5 of 430 comments (clear)

  1. Some on purpose to promote free WiFi. by n2rjt · · Score: 4, Informative

    I leave an unencrypted access point open in the no-mans-land between my broadband modem and my router, on purpose. I think a lot of people do something like that, or even keep their whole LAN open to the access point, in order to promote free WiFi.

    1. Re:Some on purpose to promote free WiFi. by jrockway · · Score: 3, Informative

      That's just not true. When they're looking for child porn, they could care less about your priated copy of WinXP. If they did care, they would not be able to admit that evidence to a court, anyway.

      It's the same as the random searches on the T. if they find a bomb in your backpack, you're fucked. If they find pot, they won't arrest you. They legally can't (since they couldn't legally search you).

      --
      My other car is first.
    2. Re:Some on purpose to promote free WiFi. by kbahey · · Score: 4, Informative

      There was a case here in Canada last year, namely in Toronto, where the cop stopped some youth in a car going the wrong way in one-way street.

      To the cop's surprise, this guy had his pants down (i.e. naked from the waist down) in the car, and a laptop with WiFi in it. He was war driving that neighborhood.

      Had he not gone against the traffic, he would not have been caught at all ...
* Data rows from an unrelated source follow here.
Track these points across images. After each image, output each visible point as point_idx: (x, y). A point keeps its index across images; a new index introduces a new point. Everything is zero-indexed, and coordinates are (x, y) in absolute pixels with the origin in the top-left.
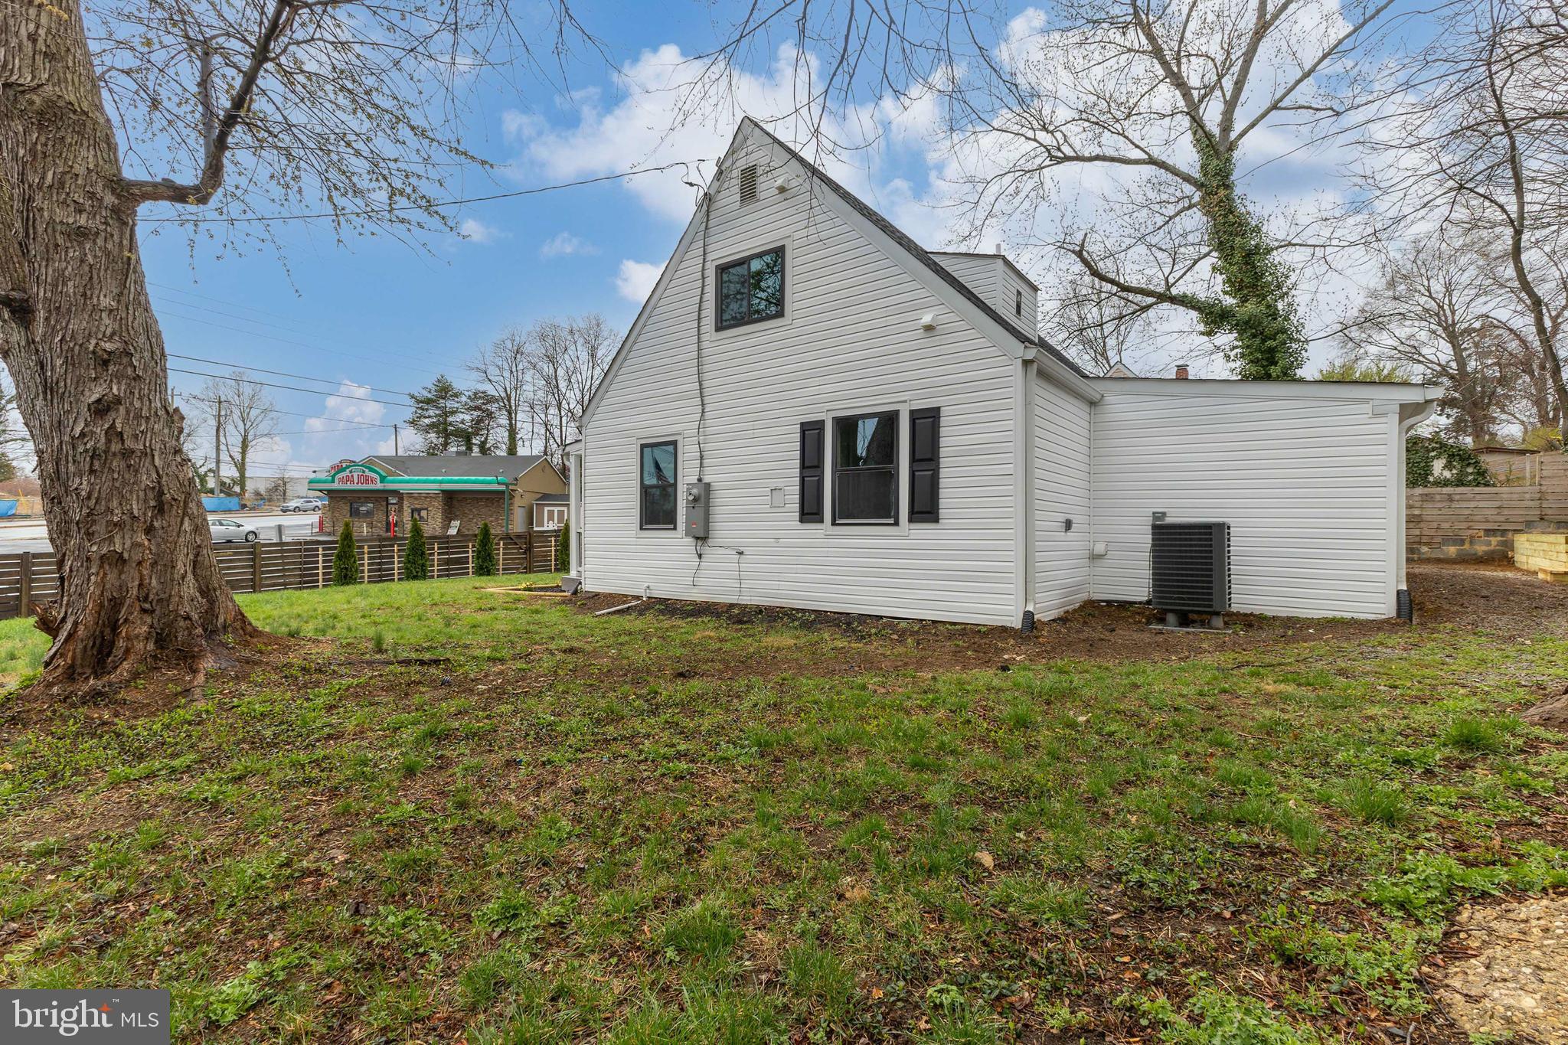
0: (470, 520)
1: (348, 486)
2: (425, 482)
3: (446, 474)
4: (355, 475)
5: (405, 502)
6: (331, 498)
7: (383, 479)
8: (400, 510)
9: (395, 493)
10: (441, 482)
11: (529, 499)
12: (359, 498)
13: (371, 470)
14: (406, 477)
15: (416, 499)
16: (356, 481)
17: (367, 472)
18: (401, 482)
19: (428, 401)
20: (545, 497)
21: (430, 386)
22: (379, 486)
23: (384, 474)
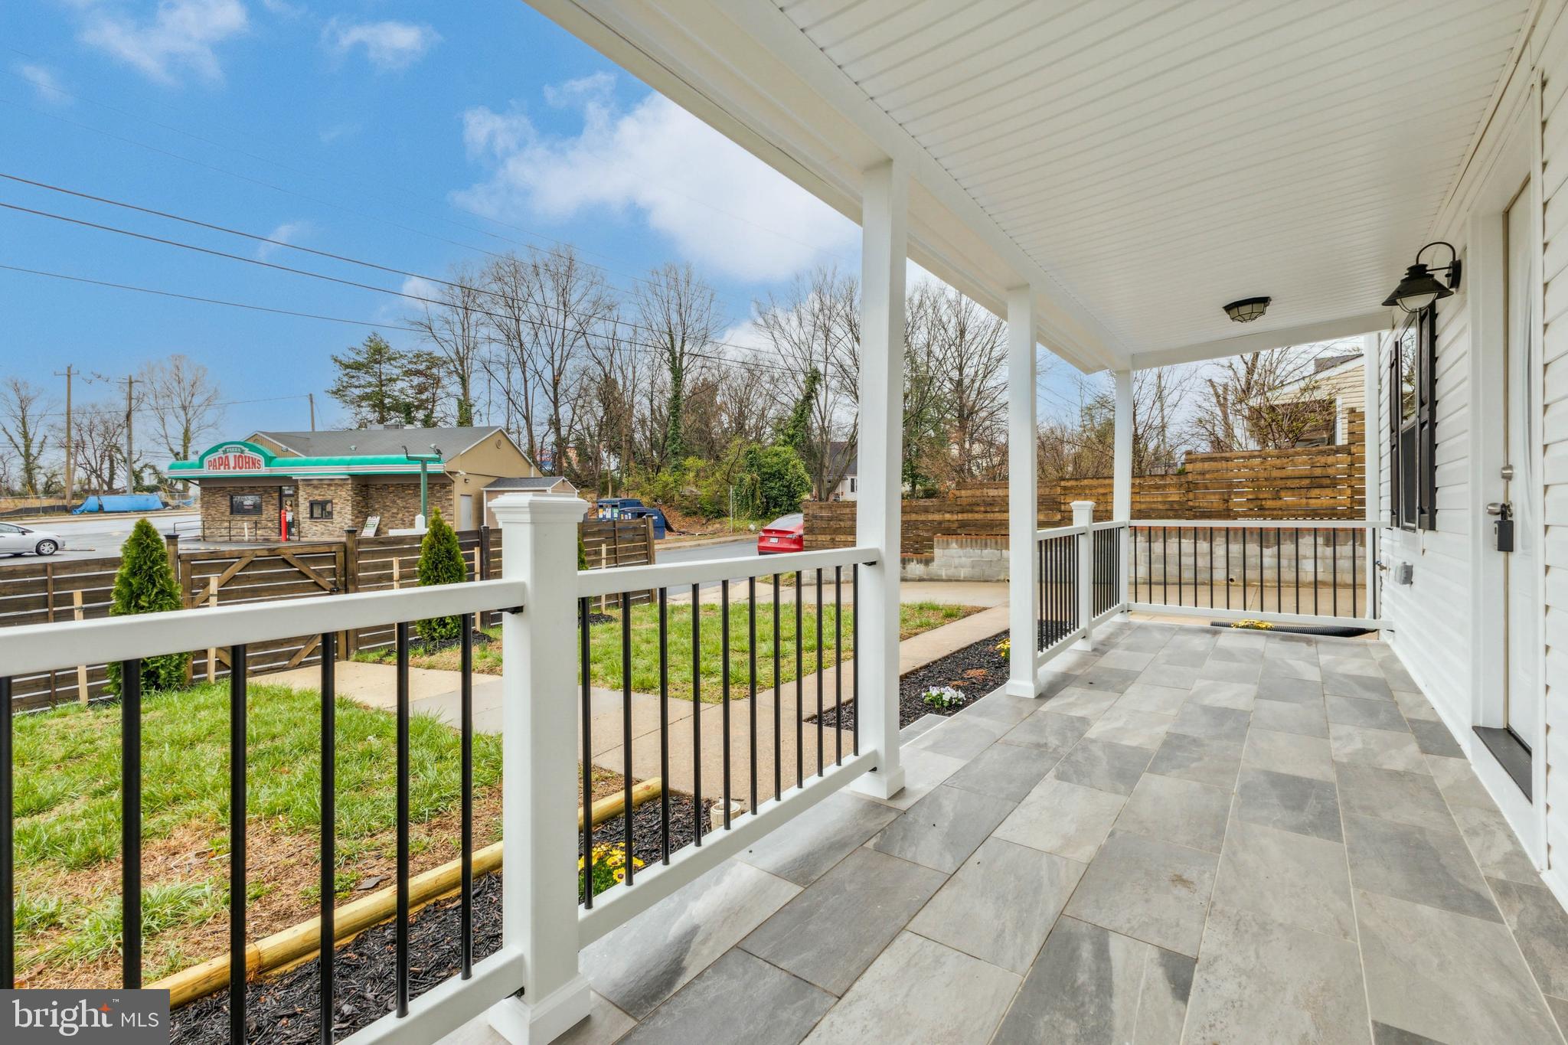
0: (394, 515)
1: (222, 472)
2: (327, 464)
3: (356, 452)
4: (231, 456)
5: (301, 493)
6: (203, 489)
7: (269, 460)
8: (296, 505)
9: (287, 479)
10: (349, 463)
11: (477, 485)
12: (242, 489)
13: (252, 448)
14: (304, 458)
15: (316, 487)
16: (232, 464)
17: (247, 452)
18: (293, 464)
19: (358, 366)
20: (500, 481)
21: (361, 347)
22: (263, 471)
23: (270, 454)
      So, the threat is real. If someone choses to open their wireless LAN to outsiders, then he should know the risks.

      Same thing applies if you run a message board or web site then it becomes a mouth piece for hate speech or terrorism or whatever. If you know the risks and chose to do this regardless, then be prepared for the consequences.

  2. Myth's about WEP by x.Draino.x · · Score: 5, Informative

    Everyone still seems to think WEP is easy to crack. It's not. On AP's 2+ years old new features have been implemented to dramatically reduce the amount of weak IV's given out. For fun, I tested our network here at work, where we have over 300 employee's and multiple access points. And yes, there are plenty of people actually using the wireless network. In 3 days I was only able to pick up 75 weak IV's in Kismet. You usually need in the range of 10,000+ to make a decent attempt at cracking WEP with current tools. Now, if you have the know how to use tools like wepwedgie, or know how to do packet injection using multiple 802.11b cards/devices with HostAP then you may have better luck. But chances are that if someone knows how to use these tools and has the time to do this, they can probably break your network some other way.

  3. Solution on the cheap by KevinKnSC · · Score: 4, Informative

    Buy one consumer-grade wireless access point/router, and one consumer-grade router. The combination can be had for under $100.

    All local machines go behind the non-wireless router. That router's WAN port is connected to one of the LAN ports of the wireless router, and the wireless router's WAN port goes to the Internet. Now you have the public Internet (unsafe), a wireless purgatory (unsafe in a different way), and a secure LAN (as safe as the non-wireless router/firewall box allows it to be).

    Alternately, the non-wireless router can be a wireless router with the wireless features turned off.